◆ **TWOJE ZADANIE**: Zamień we wszystkich pozycjach „chart” na „graph”, a całą resztę przepisz bez zmian. W odpowiedzi pomiń obrazki.

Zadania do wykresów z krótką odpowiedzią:

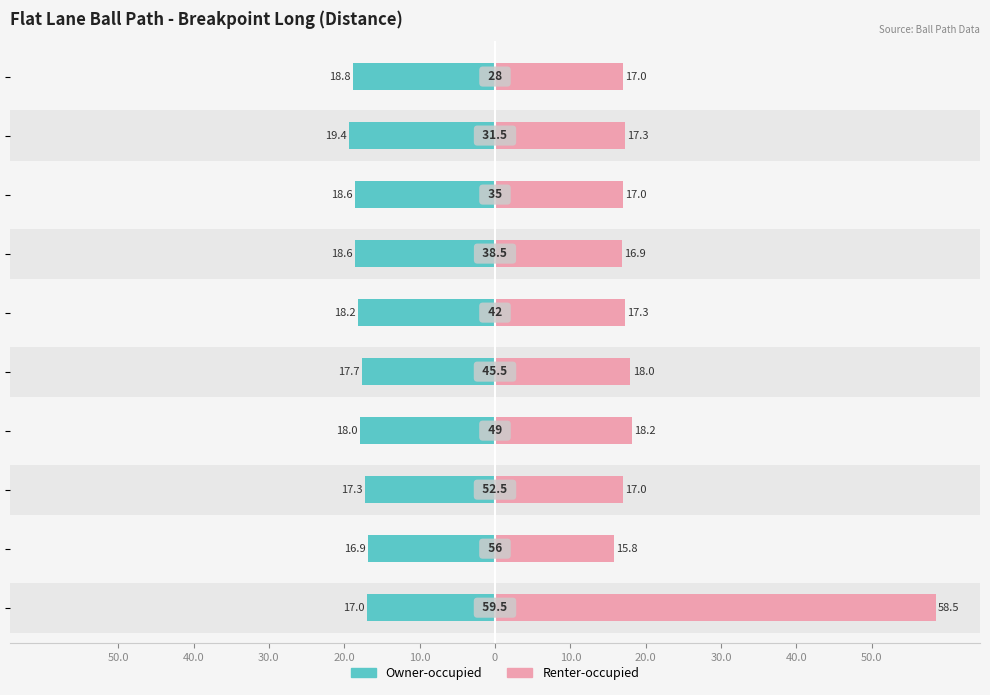

At 30.0, list the series in order from largest to smallest.

Renter-occupied, Owner-occupied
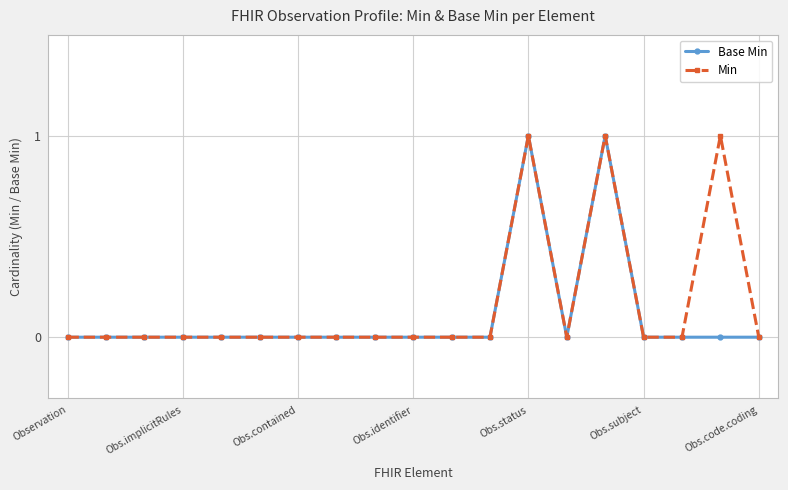

Does the chart display data point markers on the line(s)?

Yes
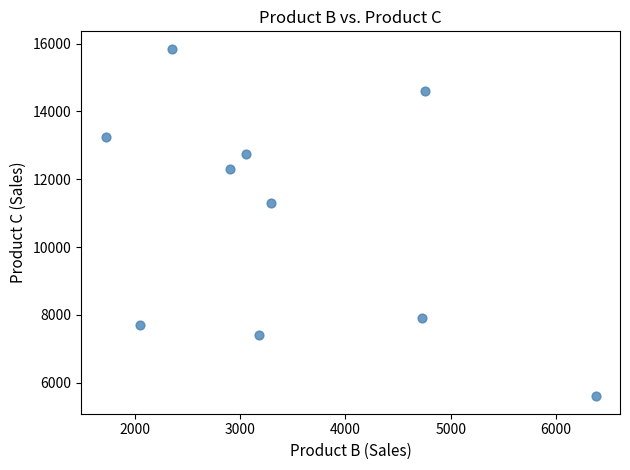

What Y value in the scatter plot is closest to 10725?

11300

◆ **ODPOWIEDŹ**:
At 30.0, list the series in order from largest to smallest.

Renter-occupied, Owner-occupied

Does the graph display data point markers on the line(s)?

Yes

What Y value in the scatter plot is closest to 10725?

11300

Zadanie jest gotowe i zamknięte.